Es war nur in diesem Augenblick, der ihnen gemeinsam war, daß einer für sie sagte, was seinem Erkennen entsprach, an diesem Tag, als die Kraft ihn trug und die Gemeinsamkeit mit den anderen und sich seine wahre Gestalt ihrem Blick und ihrem Erkennen öffnete: <Du bist der Christus Gottes.>
Er mußte wissen, was die Menschen, mit denen er ging, in ihrem Mitsein mit ihm erfahren haben. Er hat fragen müssen und hat Antworten erhalten.
Jesus hat eine Grenze gezogen mit seinem Gebot, daß sie niemandem das sagen sollten. Es war keine Sache des Sagens und Erzählens. Die Antwort mußte aus der Anteilnahme des eigenen Lebens kommen, wenn sich jemand im Beten dem Christus gegenüber fand. Darüber sollte nicht geredet werden.
Sie empfanden den Ernst, mit dem er ihnen das auferlegte, als ein Drohen. Er drohte, weil sich eine andere Möglichkeit verdichtete. Es öffnete sich dem Sehen und Hören, was geschehen sollte: <Des Menschen Sohn muss viel leiden und verworfen werden.> Es brach etwas mit Gewalt in ihr Erkennen und Begreifen ein, was die Möglichkeiten ihres Begreifens und Ertragens überschritt. Es kostete Mühe, dem Erkennen standzuhalten, was als Last auferlegt wurde.
Ein Wort haben sie gebraucht, in das ein Bild eingegangen ist, in dem der Gesalbte Gottes einem nahe kommt. Ein Gesalbter, denken die Leute, muß ein Unverletzlicher sein, ein Geborgener unter der Hand Gottes. Aber 'leiden und verworfen werden’: das machte ihn gemein mit den vielen Menschen aus der Geschichte der Welt, die leiden mussten und verworfen wurden und keine Namen haben bei den Menschen.

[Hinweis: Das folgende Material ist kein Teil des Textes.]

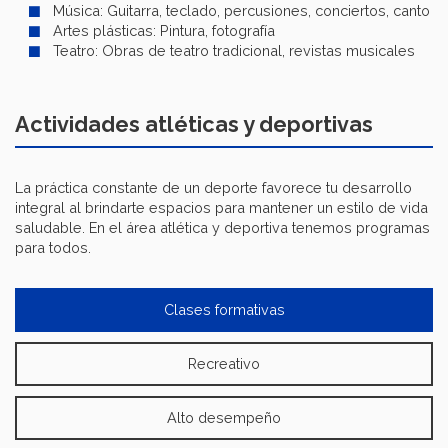
Música: Guitarra, teclado, percusiones, conciertos, canto
Artes plásticas: Pintura, fotografía
Teatro: Obras de teatro tradicional, revistas musicales
Actividades atléticas y deportivas
La práctica constante de un deporte favorece tu desarrollo
integral al brindarte espacios para mantener un estilo de vida
saludable. En el área atlética y deportiva tenemos programas
para todos.
Clases formativas
Recreativo
Alto desempeño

Es sollte nicht kommen, wie es schon einmal gekommen war, daß einer 'keine Gestalt noch Hoheit' hatte und 'keine Gestalt, die uns gefallen hätte' und für den galt: <Er trug unsere Krankheit und lud auf sich unsere Schmerzen.> (Jes 53)

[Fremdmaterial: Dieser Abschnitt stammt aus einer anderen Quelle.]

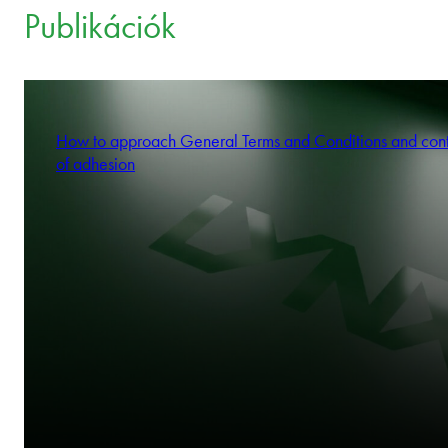
Publikációk
How to approach General Terms and Conditions and cont
of adhesion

Das Kommende würde nicht aus dem freien Willen der Leute herrühren. Es ging von den Ältesten aus, welche die Überlieferungen, das Brauchtum wahren und Erfahrungen gesammelt haben, die den Nachkommenden wichtig sind. Es sollte kommen von dem Amt her, das an der Spitze war, ihnen gegenüber Gott vertrat, in dem ein Mensch Gott gegenüber tritt und alle vertritt, der Hohe Priester. Der ‚Hohe Priester’ genießt Achtung, weil so dargestellt wird, daß ein Mensch vor Gott stehen kann und Botschaft erhält und zurückkehrt zu den Leuten, wie einer, der aus dem Himmel zurückkehrt in die Welt der Entbehrenden.
Von einem muß geglaubt werden können, daß zwischen Menschen und Gott das ist, wovon einer zu sagen vermochte: <Ich hatte von dir nur vom Hörensagen vernommen. Nun hat mein Auge dich gesehen!> (Jes 42,5)

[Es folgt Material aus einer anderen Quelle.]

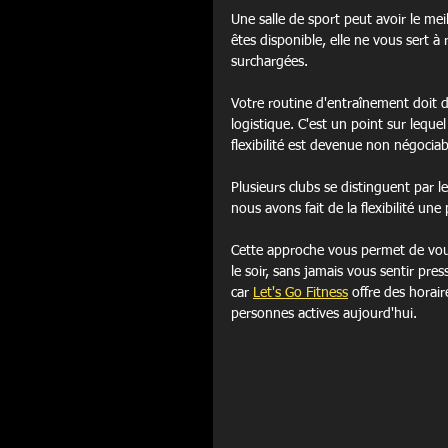
Une salle de sport peut avoir le me
êtes disponible, elle ne vous sert à 
surchargées.
Votre routine d'entraînement doit d
logistique. C'est un point sur leque
flexibilité est devenue non négoci
Plusieurs clubs se distinguent par 
nous avons fait de la flexibilité une
Cette approche vous permet de vous
le soir, sans jamais vous sentir pre
car 
Let's Go Fitness
 offre des horair
personnes actives aujourd'hui.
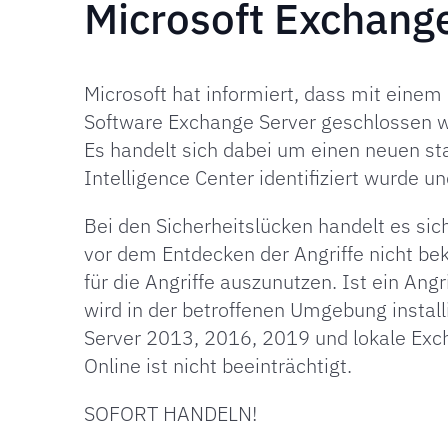
Microsoft Exchange
Microsoft hat informiert, dass mit einem
Software Exchange Server geschlossen w
Es handelt sich dabei um einen neuen st
Intelligence Center identifiziert wurde un
Bei den Sicherheitslücken handelt es si
vor dem Entdecken der Angriffe nicht be
für die Angriffe auszunutzen. Ist ein Ang
wird in der betroffenen Umgebung install
Server 2013, 2016, 2019 und lokale Ex
Online ist nicht beeinträchtigt.
SOFORT HANDELN!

Ein Schriftgelehrter konnte nicht gering achten, worum er sich sein ganzes Leben lang mühte, daß er <nicht wandelt im Rat der Gottlosen noch tritt auf den Weg der Sünder noch sitzt, wo die Spötter sitzen.> Von ihm mußte geglaubt werden, daß er die <Lust am Gesetz des Herrn> kennt und <sinnt über seinem Gesetz Tag und Nacht.> (Ps 1) <Der Herr kennt den Weg der Gerechten!> hieß es. Nun hatten sie selber zu erkennen, wie der Weg der Gerechten aussah und was es bedeuten konnte, wenn Gott den Weg der Gerechten kennt.
Er hat nach den Leuten gefragt, weil er wissen mußte, worauf er sich verlassen konnte, es mußte ein Grund vorhanden sein, auf dem sich sein Sagen aufbauen ließ.
Das Machen von Worten kann den Anspruch haben, die gültige Wahrheit auszudrücken. Aber keine Rede und keine Schrift vermag wiederzugeben, was mit dem Wort in Wirklichkeit gemeint ist. Er hat die Zeugen seines Betens angewiesen, über das, woran sie teilgenommen hatten, keine Worte zu verlieren. Die erfahrene Wirklichkeit ließ sich nicht in Rede darstellen. Darüber waren keine Worte zu machen, darüber mußte Schweigen erhalten bleiben.